Anthagon und Macha sahen sich ruhig einige Sekunden an. Macha ent­deckte die Sorgenfalten, und doch überstrahlte eine heitere Ge­lassenheit alle Schwierigkeiten, in denen Anthagon sich befinden mochte.
Sie verneigten sich beide voreinander und lächelten dann. Miranda hat­te schweigend dabei gestanden. Aber sie war nicht glücklich dar­über, dass die beiden sich offensichtlich sehr sympathisch waren.
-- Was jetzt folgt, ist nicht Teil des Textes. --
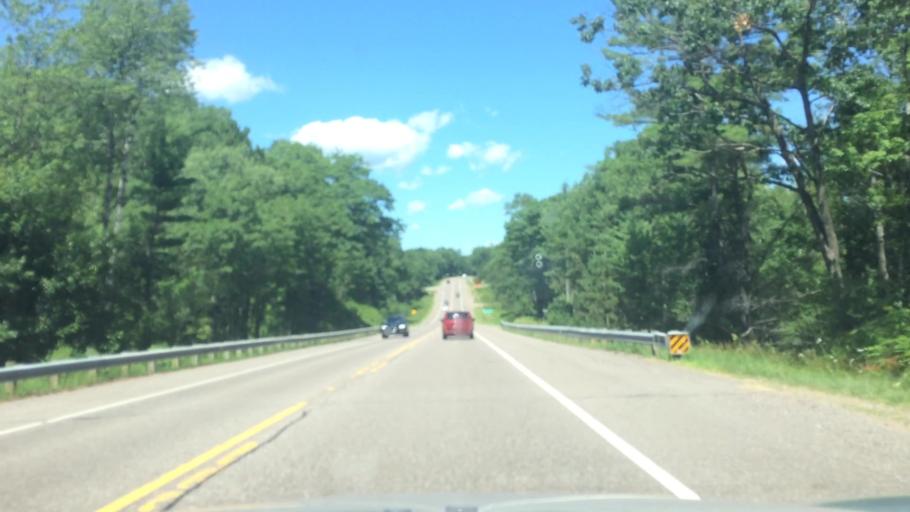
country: US
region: Wisconsin
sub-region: Vilas County
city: Lac du Flambeau
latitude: 45.7747
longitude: -89.7157
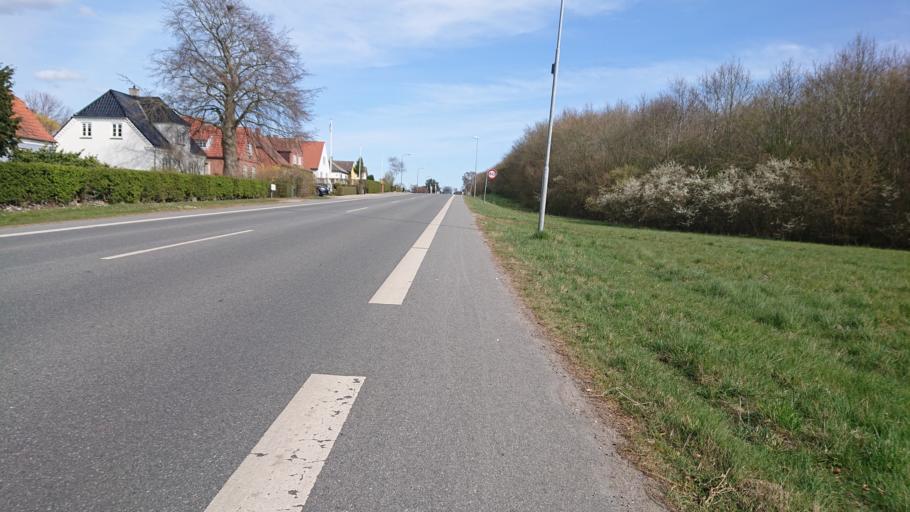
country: DK
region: South Denmark
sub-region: Nyborg Kommune
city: Nyborg
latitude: 55.3096
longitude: 10.7565
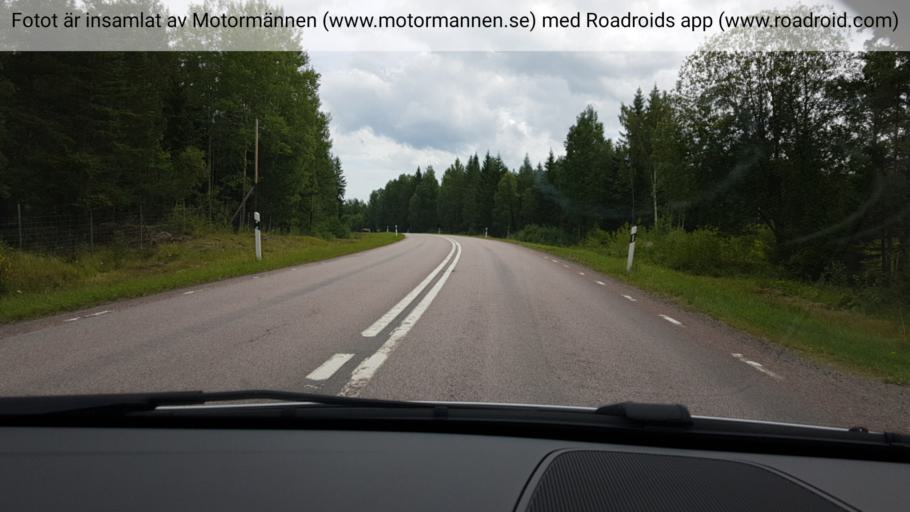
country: SE
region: Uppsala
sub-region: Osthammars Kommun
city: OEsthammar
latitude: 60.2411
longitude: 18.3176
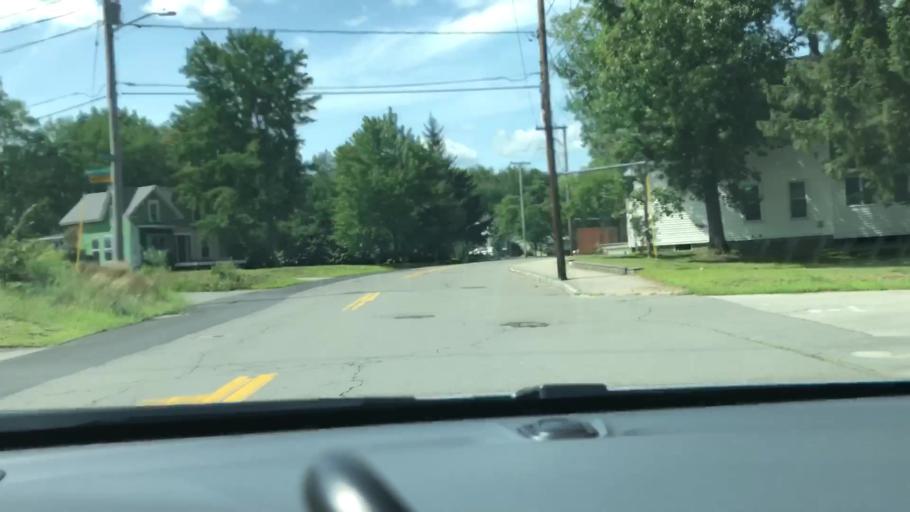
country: US
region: New Hampshire
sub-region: Hillsborough County
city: Pinardville
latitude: 42.9807
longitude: -71.4923
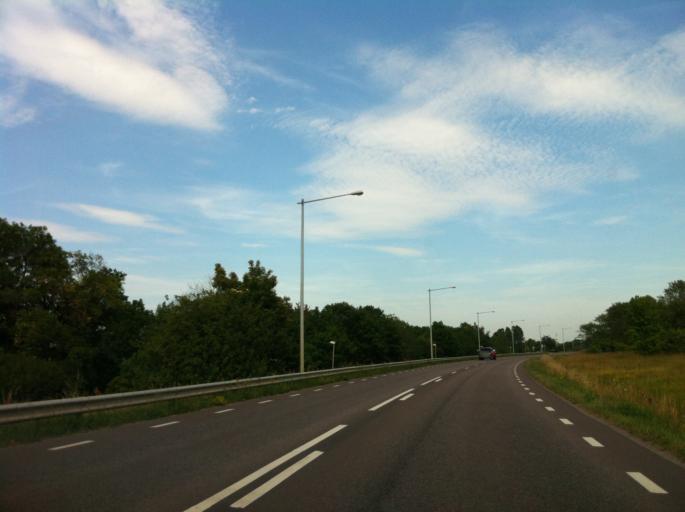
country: SE
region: Kalmar
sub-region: Borgholms Kommun
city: Borgholm
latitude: 56.8792
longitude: 16.6874
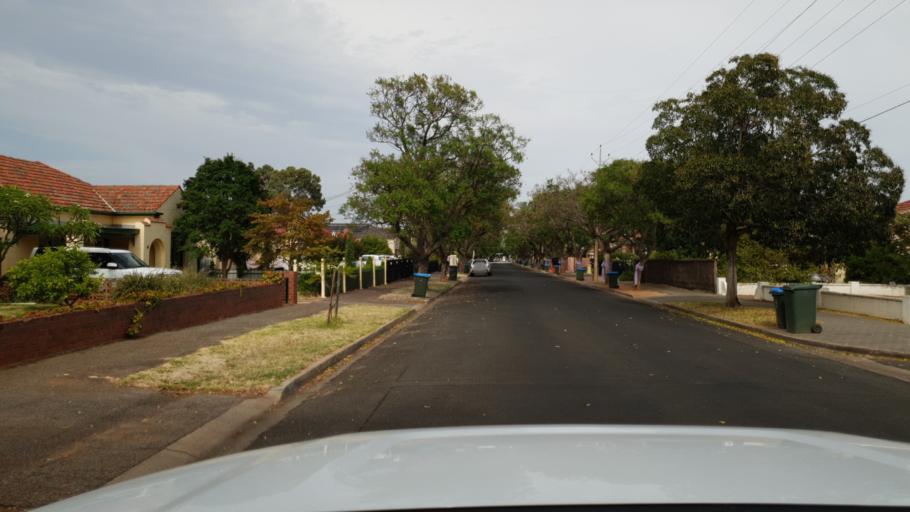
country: AU
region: South Australia
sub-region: Mitcham
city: Clarence Gardens
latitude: -34.9746
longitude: 138.5854
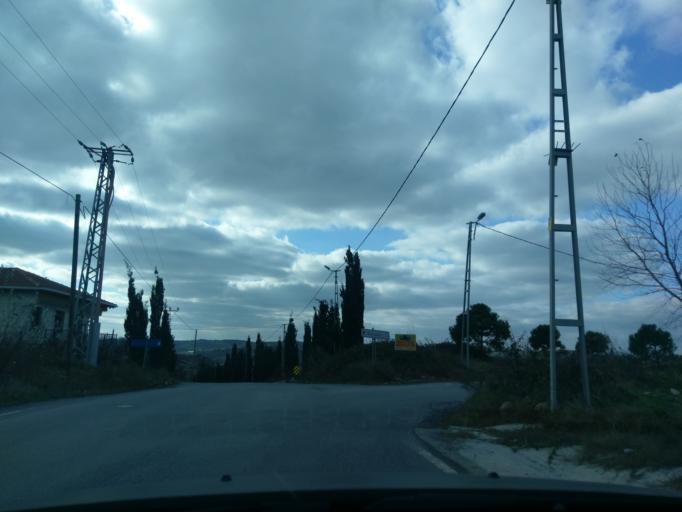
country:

Schnell versuchte sie, das Gespräch zu dominieren. Sie erzählte von der überstürzten Abreise aus Wolagay, wie schwer es sei, in Somlad Freunde zu gewinnen und wie tragisch, dass sie alle Verwandt­schaftsbeziehungen in Wolagay zurück lassen mussten.

Macha hörte gar nicht richtig hin. Die Worte Mirandas beim letzten Es­sen über Svenda und Girando waren ihr deutlich in Erinnerung. Miranda hatte geschwärmt davon, was sein könnte, wenn Girando anstelle von Anthagon herrsche. Anthagon schwieg ebenfalls, sah traurig zum Fens­ter hinaus und Macha ahnte, dass der König um die wahren Gedanken seiner Frau wusste. Als Miranda ab-grundtief seufzte und bemerkte: „Ei­gentlich bin ich doch viel zu gut für diese schlechte und hässliche Welt, das Schicksal habe ich doch gar nicht verdient“, stand Macha auf, ver­neigte sich vor Anthagon und sagte: „Ehrwürdiger Anthagon, verzeiht, dass ich mich bereits zurückziehen muss. Ich hoffe, wir sehen uns bald unter günstigeren Umständen wieder.“
Anthagon lachte leise, aber sehr erheitert. Er verneigte sich und sagte: „Auch ich hoffe auf ein baldiges Wiedersehen.“

Ohne sich weiter um Miranda zu kümmern, verließ Macha die Woh­nung und ging nach Hause. Wie konnte sie Anthagon helfen? Unru­hig schlief sie ein.